Adding an additional resource: http://changingears.com/rv-sec-tow-v...derstand.shtml
Short version: "Don't exceed any individual rating, even if the total is within limits. Actual weighing with a scale is the only way to know your numbers for sure. Don't trust printed or spoken information."
GVW: Gross Vehicle Weight
Your "all-in" weight. Vehicle/Trailer. People. Contents. Fluids. Everything.
GVWR: Gross Vehicle Weight Rating.
The max allowed GVW.
GCW: Gross Combination Weight
Total all-in weight of both towing vehicle and towed (trailer).
GCWR: Gross Combination Weight Rating
The max allowed GCW
GAW: Gross Axle Weight
Measured on each axle; the actual weight each axle is supporting.
The max allowed GAW.
The amount of weight transferred from the trailer and supported by the hitch. Should be 10-12% of trailer weight.
Too light or too heavy and vehicle/trailer handling will be affected.
A weight-distributing hitch transfers the same amount of weight to the vehicle, but the lever action moves some of the weight to the front axle rather than "all" on the rear axle.

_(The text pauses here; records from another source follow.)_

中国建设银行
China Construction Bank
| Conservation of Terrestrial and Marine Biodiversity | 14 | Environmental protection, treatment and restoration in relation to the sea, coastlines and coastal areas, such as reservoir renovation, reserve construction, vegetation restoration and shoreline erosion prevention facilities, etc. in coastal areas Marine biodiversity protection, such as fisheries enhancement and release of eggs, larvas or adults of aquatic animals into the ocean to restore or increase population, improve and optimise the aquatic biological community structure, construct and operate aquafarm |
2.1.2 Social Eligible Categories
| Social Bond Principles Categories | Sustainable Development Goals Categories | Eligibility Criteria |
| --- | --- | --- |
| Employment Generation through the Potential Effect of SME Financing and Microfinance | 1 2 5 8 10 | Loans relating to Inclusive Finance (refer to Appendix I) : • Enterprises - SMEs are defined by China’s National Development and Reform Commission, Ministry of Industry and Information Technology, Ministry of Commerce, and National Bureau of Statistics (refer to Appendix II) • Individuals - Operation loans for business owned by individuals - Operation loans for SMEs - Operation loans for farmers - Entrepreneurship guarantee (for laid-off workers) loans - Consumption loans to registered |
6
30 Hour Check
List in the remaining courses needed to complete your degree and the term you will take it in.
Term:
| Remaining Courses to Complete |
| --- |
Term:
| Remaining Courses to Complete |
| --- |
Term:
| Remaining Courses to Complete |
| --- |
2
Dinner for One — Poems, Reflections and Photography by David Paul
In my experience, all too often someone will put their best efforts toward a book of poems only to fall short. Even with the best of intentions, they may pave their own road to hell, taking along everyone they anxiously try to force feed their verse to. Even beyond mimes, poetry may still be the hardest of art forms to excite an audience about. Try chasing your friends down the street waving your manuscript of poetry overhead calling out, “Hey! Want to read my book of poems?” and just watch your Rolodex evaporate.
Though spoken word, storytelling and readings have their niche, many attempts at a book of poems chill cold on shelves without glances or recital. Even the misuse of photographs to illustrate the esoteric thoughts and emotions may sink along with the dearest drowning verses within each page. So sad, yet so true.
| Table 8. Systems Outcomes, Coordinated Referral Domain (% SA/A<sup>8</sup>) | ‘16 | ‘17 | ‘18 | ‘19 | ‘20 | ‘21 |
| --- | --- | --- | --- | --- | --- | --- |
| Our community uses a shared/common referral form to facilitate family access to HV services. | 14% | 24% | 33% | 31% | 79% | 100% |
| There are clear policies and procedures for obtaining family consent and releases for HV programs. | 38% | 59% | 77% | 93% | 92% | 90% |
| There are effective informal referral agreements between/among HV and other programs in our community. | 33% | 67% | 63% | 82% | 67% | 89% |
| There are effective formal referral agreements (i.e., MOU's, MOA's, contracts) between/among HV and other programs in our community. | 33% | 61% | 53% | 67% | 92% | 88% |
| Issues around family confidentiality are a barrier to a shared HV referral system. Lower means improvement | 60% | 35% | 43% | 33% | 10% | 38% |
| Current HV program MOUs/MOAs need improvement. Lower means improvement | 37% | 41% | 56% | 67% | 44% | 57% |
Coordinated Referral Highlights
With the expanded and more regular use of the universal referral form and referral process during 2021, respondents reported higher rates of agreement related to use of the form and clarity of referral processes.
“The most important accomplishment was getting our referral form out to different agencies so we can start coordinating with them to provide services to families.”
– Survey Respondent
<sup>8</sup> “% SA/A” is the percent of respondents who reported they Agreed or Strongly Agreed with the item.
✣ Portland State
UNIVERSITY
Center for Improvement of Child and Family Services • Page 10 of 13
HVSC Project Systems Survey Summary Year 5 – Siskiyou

A WDH is also significantly heavier than a drawbar and needs to be part of your tongue weight calculation.
Curb Weight: "Unladen" vehicle weight.
Total vehicle weight with standard options/equipment, fluids, fuel, etc. No people or cargo.
Dry Weight: Similar to Curb weight, but without fluids, batteries, propane, accessories. etc. "Fresh from the factory without any dealer prep." Rarely used, other than by RV sellers to tell you "Sure, your car can handle that! (as long as you don't bring any water or personal items with you or actually want it to be useful. )"
All the extra stuff you add, including people.
Once you add a trailer, you are going to affect GAW, GVW and GCW. Tongue weight will transfer from the trailer to the vehicle. Note, you can have a negative tongue weight if poorly loaded. This will actually lift the rear of the tow vehicle.